**Exercise goal**
Could you please return each line of the data that has the word "kullanılır"?

**Data excerpts**

▼

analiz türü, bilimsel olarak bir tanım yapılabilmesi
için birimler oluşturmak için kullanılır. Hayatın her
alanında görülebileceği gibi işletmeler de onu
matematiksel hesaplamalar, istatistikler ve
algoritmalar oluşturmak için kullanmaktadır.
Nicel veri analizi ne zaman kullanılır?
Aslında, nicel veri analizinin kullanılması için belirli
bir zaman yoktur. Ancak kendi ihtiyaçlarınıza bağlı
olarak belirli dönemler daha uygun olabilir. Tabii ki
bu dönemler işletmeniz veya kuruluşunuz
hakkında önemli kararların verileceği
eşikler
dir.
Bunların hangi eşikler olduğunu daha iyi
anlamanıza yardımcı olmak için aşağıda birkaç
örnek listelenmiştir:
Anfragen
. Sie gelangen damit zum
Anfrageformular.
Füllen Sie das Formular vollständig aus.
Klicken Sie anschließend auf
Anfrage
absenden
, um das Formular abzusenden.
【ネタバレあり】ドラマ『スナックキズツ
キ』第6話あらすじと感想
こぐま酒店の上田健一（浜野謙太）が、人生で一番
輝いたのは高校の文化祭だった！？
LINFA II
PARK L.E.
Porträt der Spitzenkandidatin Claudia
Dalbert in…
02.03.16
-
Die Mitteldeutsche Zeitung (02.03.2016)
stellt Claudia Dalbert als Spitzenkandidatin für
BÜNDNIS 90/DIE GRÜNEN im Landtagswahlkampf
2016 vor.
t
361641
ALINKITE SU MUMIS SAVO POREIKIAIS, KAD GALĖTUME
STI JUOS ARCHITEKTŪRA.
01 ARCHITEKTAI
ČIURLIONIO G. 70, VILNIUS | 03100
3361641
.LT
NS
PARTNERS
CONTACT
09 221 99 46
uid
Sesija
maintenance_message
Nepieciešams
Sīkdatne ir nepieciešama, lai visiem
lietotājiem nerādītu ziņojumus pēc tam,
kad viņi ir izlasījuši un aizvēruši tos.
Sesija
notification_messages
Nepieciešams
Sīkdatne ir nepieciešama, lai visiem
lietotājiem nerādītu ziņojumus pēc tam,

▲

**Exercise result**
için birimler oluşturmak için kullanılır. Hayatın her
Nicel veri analizi ne zaman kullanılır?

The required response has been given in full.